* [Problem description]: For the listing below, output exactly the lines from the line with "Figure 5. Averaged" up to and including the line with "TABLE 1 Baseline", and no other lines.

--- Data records Enclosed Below ---

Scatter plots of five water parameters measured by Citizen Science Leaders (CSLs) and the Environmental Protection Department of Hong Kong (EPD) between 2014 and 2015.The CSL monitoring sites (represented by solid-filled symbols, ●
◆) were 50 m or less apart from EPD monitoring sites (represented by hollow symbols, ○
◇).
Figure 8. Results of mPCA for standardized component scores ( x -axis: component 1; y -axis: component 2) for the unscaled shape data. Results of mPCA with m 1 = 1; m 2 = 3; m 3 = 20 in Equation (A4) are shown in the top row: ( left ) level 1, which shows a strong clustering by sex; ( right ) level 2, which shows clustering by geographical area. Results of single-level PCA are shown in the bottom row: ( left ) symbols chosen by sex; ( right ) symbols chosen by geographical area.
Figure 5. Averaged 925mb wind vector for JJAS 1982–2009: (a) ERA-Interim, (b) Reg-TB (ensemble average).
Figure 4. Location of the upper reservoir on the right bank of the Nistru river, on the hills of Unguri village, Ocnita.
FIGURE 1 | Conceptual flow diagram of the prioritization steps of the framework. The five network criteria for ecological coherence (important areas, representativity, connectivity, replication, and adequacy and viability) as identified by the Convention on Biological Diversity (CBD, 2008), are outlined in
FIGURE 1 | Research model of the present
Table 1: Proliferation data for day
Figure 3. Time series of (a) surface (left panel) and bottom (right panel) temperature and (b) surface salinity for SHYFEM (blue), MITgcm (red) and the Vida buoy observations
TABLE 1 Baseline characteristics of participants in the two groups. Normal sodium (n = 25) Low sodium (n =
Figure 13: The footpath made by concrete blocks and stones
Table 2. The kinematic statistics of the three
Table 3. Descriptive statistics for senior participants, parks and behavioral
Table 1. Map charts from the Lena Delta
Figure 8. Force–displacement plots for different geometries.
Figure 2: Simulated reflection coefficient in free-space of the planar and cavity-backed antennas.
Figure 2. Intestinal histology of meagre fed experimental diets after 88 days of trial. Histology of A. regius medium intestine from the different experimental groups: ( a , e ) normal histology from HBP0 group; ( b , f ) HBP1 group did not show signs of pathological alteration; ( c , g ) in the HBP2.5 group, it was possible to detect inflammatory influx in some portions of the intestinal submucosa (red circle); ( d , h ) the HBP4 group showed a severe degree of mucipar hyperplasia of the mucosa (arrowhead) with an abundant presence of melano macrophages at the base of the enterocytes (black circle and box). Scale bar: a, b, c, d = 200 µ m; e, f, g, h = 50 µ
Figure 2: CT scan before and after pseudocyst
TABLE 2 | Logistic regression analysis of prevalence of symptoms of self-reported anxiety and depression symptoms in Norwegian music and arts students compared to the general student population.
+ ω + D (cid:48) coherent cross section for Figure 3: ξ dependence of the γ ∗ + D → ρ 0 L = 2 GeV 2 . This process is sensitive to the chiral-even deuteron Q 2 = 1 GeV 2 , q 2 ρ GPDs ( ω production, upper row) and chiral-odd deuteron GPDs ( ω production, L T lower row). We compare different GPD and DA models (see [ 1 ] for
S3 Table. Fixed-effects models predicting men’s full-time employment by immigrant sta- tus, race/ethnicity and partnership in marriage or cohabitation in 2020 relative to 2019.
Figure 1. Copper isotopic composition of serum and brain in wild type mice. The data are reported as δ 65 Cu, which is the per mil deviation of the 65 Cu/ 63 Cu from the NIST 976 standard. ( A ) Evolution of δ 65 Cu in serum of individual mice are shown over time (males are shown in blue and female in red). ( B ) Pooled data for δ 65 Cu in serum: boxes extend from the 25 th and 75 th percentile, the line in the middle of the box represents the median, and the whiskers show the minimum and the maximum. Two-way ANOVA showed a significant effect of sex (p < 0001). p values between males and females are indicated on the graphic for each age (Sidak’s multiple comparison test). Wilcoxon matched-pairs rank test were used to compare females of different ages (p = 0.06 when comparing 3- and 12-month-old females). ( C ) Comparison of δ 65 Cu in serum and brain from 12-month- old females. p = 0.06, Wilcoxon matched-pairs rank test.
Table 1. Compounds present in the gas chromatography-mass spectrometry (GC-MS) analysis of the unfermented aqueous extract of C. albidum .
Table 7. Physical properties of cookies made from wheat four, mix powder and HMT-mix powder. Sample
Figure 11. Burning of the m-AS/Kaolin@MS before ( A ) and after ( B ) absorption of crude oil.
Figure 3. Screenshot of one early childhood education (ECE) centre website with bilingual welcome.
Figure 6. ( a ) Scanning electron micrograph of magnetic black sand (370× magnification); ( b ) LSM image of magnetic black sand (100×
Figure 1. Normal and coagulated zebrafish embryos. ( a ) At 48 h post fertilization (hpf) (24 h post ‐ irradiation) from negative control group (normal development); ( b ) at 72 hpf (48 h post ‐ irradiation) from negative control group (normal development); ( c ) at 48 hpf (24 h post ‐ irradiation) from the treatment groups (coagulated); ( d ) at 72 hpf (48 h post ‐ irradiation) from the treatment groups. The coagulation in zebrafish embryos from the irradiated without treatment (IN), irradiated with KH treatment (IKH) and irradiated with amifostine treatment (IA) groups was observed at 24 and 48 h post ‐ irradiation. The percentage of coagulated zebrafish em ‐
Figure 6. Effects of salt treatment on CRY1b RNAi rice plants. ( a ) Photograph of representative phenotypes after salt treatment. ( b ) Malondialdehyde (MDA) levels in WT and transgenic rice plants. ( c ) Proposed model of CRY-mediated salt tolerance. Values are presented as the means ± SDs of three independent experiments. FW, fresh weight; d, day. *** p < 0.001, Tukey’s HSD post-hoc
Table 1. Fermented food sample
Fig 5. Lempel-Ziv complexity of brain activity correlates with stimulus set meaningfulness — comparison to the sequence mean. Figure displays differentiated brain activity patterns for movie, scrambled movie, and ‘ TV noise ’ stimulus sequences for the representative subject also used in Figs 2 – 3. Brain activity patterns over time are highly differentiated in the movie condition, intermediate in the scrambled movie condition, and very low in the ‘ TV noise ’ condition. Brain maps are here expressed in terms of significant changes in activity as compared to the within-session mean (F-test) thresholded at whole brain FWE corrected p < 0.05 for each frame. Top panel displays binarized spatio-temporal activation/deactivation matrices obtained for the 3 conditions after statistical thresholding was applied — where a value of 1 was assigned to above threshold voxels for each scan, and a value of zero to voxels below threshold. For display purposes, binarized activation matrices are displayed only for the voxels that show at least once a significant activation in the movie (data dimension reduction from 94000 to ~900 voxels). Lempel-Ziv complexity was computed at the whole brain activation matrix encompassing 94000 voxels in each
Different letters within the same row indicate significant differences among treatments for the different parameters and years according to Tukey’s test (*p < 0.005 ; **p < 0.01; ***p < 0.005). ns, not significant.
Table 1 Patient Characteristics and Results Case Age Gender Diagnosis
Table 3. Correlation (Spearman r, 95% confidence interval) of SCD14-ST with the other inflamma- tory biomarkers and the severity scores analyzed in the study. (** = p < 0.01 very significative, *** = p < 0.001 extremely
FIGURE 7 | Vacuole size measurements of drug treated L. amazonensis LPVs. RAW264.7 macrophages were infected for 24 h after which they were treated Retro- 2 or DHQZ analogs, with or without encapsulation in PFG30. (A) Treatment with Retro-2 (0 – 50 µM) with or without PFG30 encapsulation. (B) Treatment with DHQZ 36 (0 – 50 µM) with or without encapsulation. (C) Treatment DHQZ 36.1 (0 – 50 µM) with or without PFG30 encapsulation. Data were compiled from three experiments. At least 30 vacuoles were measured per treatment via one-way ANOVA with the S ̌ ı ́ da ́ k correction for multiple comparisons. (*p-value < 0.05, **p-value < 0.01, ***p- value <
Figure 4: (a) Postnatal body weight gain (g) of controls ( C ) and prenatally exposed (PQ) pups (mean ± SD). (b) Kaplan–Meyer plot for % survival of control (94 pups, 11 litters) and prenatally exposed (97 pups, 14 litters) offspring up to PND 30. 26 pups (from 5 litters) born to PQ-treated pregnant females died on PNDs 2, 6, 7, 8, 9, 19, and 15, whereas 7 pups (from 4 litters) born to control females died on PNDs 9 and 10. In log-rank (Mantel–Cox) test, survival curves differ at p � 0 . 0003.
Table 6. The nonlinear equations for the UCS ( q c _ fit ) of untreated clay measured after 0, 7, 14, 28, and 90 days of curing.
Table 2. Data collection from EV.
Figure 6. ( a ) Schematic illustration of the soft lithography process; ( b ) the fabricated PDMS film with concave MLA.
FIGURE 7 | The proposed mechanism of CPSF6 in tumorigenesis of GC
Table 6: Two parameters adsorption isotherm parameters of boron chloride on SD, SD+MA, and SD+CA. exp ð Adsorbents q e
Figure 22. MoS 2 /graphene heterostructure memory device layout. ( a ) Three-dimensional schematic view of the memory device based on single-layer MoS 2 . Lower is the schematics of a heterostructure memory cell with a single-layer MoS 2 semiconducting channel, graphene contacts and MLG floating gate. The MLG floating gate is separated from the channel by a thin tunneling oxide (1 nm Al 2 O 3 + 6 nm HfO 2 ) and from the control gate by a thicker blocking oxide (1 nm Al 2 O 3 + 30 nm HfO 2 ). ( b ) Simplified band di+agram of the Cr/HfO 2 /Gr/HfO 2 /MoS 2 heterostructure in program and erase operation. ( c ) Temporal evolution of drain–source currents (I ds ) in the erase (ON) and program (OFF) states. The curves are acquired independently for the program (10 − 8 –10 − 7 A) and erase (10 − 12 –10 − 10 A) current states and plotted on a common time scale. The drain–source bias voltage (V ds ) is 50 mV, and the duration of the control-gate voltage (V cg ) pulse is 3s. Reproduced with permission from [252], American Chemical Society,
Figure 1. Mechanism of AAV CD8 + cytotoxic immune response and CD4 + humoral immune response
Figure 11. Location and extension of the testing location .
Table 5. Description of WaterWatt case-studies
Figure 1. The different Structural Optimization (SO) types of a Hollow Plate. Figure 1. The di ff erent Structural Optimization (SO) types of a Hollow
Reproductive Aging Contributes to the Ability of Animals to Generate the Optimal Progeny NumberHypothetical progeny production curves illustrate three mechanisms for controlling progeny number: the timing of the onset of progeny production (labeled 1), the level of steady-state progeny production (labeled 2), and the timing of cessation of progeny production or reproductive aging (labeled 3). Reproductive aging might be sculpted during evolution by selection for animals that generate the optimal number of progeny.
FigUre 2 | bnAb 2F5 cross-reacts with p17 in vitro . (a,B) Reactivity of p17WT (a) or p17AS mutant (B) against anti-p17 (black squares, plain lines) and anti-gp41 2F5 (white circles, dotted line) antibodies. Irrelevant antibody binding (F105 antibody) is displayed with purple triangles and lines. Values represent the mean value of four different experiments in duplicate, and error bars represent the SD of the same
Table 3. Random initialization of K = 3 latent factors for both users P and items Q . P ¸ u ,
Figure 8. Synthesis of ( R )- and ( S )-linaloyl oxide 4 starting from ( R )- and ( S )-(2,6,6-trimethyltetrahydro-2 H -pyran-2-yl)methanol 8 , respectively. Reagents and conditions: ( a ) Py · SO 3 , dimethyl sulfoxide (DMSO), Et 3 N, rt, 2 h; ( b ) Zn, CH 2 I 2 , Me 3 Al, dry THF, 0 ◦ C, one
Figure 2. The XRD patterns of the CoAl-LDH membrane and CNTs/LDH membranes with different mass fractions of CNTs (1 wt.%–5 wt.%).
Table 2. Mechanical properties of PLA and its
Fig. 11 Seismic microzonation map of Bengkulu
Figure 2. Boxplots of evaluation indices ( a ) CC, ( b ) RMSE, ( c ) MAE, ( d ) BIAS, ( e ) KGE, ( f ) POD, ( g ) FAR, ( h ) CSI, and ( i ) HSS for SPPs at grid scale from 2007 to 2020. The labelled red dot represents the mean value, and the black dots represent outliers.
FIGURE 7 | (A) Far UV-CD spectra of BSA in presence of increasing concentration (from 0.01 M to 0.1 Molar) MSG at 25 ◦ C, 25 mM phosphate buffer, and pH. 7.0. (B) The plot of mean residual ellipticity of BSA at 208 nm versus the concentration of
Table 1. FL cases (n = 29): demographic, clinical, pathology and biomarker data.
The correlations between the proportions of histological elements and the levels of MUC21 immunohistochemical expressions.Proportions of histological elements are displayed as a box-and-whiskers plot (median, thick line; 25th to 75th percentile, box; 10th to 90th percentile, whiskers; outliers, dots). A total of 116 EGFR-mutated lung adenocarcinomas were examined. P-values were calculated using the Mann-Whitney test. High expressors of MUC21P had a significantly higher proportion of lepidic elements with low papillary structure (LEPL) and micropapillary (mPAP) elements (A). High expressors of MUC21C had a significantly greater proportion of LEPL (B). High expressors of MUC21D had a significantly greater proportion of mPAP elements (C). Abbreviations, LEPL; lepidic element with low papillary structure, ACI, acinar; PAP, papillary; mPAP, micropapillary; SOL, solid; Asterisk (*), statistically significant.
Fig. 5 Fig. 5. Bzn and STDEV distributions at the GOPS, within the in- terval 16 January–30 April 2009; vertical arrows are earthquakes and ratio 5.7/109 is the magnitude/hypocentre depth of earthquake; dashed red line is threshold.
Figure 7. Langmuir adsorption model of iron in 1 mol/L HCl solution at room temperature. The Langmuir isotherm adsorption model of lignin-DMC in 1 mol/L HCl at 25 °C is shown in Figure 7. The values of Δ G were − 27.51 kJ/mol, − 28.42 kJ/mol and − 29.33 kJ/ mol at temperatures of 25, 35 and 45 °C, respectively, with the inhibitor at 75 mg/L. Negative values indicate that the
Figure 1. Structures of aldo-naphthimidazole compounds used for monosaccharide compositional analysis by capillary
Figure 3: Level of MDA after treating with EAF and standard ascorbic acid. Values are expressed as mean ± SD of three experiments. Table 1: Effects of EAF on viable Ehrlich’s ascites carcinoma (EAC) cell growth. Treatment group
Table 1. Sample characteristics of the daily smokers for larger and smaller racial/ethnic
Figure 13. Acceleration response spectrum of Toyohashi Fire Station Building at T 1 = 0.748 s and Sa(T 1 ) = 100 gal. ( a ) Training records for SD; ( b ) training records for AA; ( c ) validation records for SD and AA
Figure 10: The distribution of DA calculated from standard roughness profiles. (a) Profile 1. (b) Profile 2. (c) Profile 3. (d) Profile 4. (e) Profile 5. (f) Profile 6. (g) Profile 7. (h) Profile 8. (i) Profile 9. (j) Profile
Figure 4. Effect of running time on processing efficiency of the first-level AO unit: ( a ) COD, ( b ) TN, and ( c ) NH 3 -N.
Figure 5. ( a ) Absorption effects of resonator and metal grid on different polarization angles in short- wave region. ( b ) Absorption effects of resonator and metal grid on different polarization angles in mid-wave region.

--- End of Enclosed Data records ---

* [Result of this task]:
Figure 5. Averaged 925mb wind vector for JJAS 1982–2009: (a) ERA-Interim, (b) Reg-TB (ensemble average).
Figure 4. Location of the upper reservoir on the right bank of the Nistru river, on the hills of Unguri village, Ocnita.
FIGURE 1 | Conceptual flow diagram of the prioritization steps of the framework. The five network criteria for ecological coherence (important areas, representativity, connectivity, replication, and adequacy and viability) as identified by the Convention on Biological Diversity (CBD, 2008), are outlined in
FIGURE 1 | Research model of the present
Table 1: Proliferation data for day
Figure 3. Time series of (a) surface (left panel) and bottom (right panel) temperature and (b) surface salinity for SHYFEM (blue), MITgcm (red) and the Vida buoy observations
TABLE 1 Baseline characteristics of participants in the two groups. Normal sodium (n = 25) Low sodium (n =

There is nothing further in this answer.